Eight councils in England have failed new spot checks on child protection in the past six months.
Between June and December Ofsted checked 23 local authorities previously rated "inadequate" or "adequate with significant weaknesses" in this area.
The eight now rated "inadequate" are: Blackpool, Birmingham, Herefordshire, Cambridgeshire, Doncaster, Rochdale, Isle of Wight and Calderdale.
Of the other 15, 12 are now "adequate", three "good", and none "outstanding".
Ofsted says the inspections measure "how effectively children are helped and protected, the quality of front-line practice, and the effectiveness of leadership and governance".
When the new no-notice inspections were announced last year, Ofsted said they would involve a team of inspectors spending about two weeks in an area, talking directly to children and their families about their experiences, as well as to front-line social workers and managers.
Inspectors also shadow social workers in their work with children and their families, and see how different agencies work together to protect children.
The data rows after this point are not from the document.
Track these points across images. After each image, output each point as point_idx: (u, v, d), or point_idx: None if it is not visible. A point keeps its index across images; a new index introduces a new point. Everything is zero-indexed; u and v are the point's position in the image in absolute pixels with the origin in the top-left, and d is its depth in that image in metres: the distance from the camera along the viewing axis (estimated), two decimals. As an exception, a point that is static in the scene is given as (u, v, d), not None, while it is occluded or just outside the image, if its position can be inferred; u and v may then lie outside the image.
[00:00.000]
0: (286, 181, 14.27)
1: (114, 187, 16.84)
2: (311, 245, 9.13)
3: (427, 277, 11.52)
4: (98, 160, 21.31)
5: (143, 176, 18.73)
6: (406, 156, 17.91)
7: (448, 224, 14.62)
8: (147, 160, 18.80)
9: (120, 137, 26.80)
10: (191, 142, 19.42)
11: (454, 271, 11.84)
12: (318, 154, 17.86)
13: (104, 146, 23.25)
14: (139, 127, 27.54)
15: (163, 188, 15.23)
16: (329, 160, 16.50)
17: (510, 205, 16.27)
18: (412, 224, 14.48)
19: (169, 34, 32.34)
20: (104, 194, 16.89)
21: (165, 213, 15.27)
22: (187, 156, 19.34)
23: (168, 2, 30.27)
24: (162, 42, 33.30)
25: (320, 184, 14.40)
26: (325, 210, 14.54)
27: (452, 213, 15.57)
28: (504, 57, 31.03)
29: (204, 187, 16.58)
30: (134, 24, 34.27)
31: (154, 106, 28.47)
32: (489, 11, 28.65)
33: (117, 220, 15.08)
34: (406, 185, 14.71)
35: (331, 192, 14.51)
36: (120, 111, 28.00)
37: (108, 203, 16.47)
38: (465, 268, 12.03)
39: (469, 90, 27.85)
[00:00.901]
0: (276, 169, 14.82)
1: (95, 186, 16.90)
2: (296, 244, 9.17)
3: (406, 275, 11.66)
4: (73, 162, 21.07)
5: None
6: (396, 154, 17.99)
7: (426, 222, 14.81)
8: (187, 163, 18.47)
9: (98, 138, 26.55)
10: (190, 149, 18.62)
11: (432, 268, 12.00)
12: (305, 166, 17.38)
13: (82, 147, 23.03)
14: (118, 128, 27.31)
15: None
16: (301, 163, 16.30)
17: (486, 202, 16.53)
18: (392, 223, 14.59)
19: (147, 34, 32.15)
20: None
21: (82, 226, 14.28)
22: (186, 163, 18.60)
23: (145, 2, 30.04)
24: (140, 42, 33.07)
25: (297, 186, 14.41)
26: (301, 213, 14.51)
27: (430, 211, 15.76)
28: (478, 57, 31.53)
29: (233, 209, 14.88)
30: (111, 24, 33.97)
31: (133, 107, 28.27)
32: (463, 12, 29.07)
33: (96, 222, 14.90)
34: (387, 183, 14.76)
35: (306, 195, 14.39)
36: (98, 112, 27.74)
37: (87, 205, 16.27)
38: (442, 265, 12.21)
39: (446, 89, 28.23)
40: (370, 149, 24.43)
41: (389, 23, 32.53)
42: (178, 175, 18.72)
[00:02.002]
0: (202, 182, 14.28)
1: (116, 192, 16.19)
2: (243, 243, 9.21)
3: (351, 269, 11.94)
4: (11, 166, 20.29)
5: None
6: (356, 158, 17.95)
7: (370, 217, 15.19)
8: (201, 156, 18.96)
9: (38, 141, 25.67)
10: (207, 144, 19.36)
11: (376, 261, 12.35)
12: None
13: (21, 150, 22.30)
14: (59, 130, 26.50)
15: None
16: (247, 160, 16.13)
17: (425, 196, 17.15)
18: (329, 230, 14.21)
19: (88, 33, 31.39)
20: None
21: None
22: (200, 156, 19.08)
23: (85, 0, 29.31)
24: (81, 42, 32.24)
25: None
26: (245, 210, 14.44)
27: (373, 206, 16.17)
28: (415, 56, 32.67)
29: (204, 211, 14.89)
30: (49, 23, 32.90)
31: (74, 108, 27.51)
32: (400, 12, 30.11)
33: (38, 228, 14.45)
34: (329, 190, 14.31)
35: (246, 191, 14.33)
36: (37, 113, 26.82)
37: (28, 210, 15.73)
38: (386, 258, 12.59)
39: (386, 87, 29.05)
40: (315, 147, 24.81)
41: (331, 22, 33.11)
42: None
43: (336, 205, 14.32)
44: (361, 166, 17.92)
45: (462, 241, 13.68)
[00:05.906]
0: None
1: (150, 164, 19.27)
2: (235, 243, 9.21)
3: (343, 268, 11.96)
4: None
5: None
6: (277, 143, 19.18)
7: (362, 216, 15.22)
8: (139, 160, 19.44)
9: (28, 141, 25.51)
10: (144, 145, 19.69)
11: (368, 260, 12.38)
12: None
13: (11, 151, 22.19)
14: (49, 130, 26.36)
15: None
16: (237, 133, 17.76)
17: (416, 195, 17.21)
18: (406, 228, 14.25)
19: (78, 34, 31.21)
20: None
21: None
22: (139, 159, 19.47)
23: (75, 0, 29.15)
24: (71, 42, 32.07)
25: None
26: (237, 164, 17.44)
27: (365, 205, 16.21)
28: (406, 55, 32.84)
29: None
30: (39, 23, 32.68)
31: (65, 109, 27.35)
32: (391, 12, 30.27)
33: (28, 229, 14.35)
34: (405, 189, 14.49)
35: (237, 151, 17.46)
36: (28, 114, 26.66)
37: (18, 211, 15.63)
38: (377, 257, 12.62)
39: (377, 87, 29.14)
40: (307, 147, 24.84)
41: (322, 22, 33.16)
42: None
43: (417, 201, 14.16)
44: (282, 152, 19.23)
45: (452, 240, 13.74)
Several of the areas failing inspections have had high-profile cases of children being abused in recent years and months.
In Doncaster, investigations into the deaths of seven children found opportunities to protect some of them had been missed.
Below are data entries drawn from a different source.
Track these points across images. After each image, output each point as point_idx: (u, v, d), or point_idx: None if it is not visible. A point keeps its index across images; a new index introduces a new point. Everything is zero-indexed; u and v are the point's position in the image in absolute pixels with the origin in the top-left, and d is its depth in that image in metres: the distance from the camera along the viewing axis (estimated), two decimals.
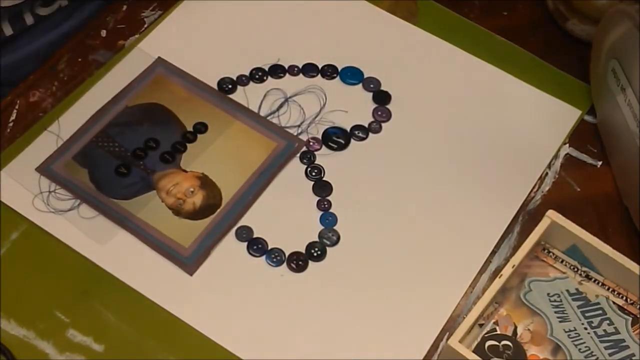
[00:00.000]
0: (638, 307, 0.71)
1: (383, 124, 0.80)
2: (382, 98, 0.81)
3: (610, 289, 0.72)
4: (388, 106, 0.81)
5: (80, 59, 0.81)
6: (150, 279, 0.70)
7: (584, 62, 0.83)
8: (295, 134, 0.78)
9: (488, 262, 0.73)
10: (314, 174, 0.76)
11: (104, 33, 0.83)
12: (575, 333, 0.70)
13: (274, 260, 0.72)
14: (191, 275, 0.70)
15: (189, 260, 0.71)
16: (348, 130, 0.79)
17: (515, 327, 0.70)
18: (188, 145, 0.76)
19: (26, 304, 0.68)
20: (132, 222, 0.72)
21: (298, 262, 0.72)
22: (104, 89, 0.79)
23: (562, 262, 0.73)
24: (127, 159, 0.75)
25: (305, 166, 0.76)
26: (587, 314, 0.70)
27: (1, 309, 0.67)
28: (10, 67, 0.81)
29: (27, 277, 0.69)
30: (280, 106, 0.79)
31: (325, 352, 0.68)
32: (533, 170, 0.78)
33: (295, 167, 0.76)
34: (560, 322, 0.70)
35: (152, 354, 0.67)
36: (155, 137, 0.76)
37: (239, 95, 0.80)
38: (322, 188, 0.75)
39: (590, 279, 0.73)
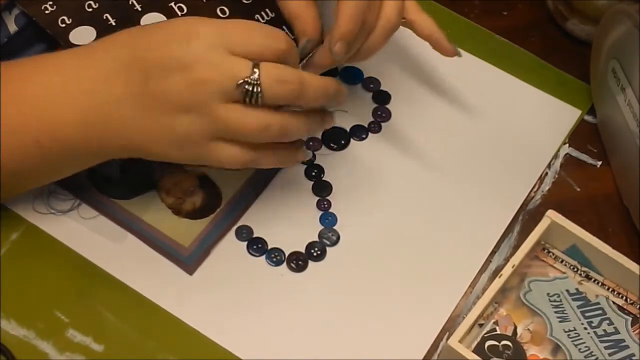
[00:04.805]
0: (638, 307, 0.71)
1: (383, 124, 0.80)
2: (382, 98, 0.81)
3: (610, 289, 0.72)
4: (388, 106, 0.80)
5: None
6: (150, 279, 0.70)
7: (584, 62, 0.83)
8: None
9: (488, 262, 0.73)
10: (313, 174, 0.76)
11: None
12: (575, 333, 0.70)
13: (274, 260, 0.72)
14: (191, 274, 0.70)
15: (189, 259, 0.71)
16: (348, 130, 0.79)
17: (515, 327, 0.70)
18: None
19: (26, 304, 0.68)
20: (132, 221, 0.72)
21: (298, 261, 0.72)
22: None
23: (562, 262, 0.73)
24: (127, 158, 0.75)
25: (305, 166, 0.76)
26: (587, 314, 0.70)
27: (1, 309, 0.67)
28: None
29: (27, 277, 0.69)
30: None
31: (325, 352, 0.68)
32: (533, 170, 0.78)
33: (295, 167, 0.76)
34: (560, 322, 0.70)
35: (152, 354, 0.67)
36: None
37: None
38: (322, 188, 0.75)
39: (590, 279, 0.73)
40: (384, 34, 0.69)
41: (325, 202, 0.75)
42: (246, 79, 0.61)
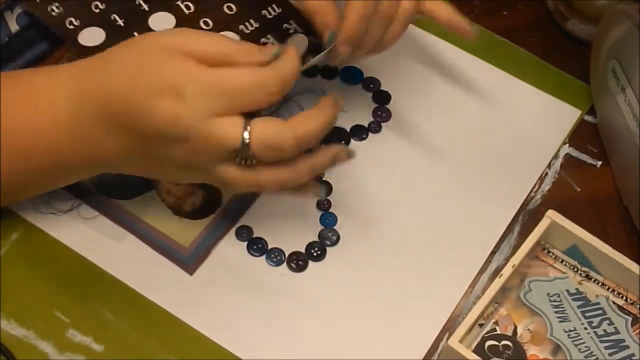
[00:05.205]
0: (638, 307, 0.72)
1: (383, 124, 0.80)
2: (382, 98, 0.81)
3: (610, 289, 0.72)
4: (388, 106, 0.81)
5: None
6: (150, 279, 0.70)
7: (584, 62, 0.83)
8: None
9: (488, 262, 0.73)
10: None
11: None
12: (575, 333, 0.70)
13: (274, 260, 0.72)
14: (191, 274, 0.70)
15: (189, 259, 0.71)
16: (348, 130, 0.79)
17: (515, 327, 0.70)
18: None
19: (26, 304, 0.68)
20: (132, 221, 0.72)
21: (298, 262, 0.72)
22: None
23: (562, 262, 0.73)
24: None
25: None
26: (587, 314, 0.70)
27: (1, 309, 0.67)
28: None
29: (27, 277, 0.69)
30: (280, 106, 0.79)
31: (325, 352, 0.68)
32: (533, 170, 0.78)
33: None
34: (560, 322, 0.70)
35: (152, 354, 0.67)
36: None
37: None
38: None
39: (590, 279, 0.73)
40: (402, 24, 0.70)
41: (325, 202, 0.75)
42: (236, 148, 0.59)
And in Rochdale, nine men were jailed in May last year for targeting and abusing young girls.
A spokeswoman for the Department for Education said: "Any failure in children's services is very serious. We are actively working with all local authorities rated as 'inadequate' to ensure that they take the appropriate action.
"We will consider further intervention where there is concern that improvements are not being made quickly enough."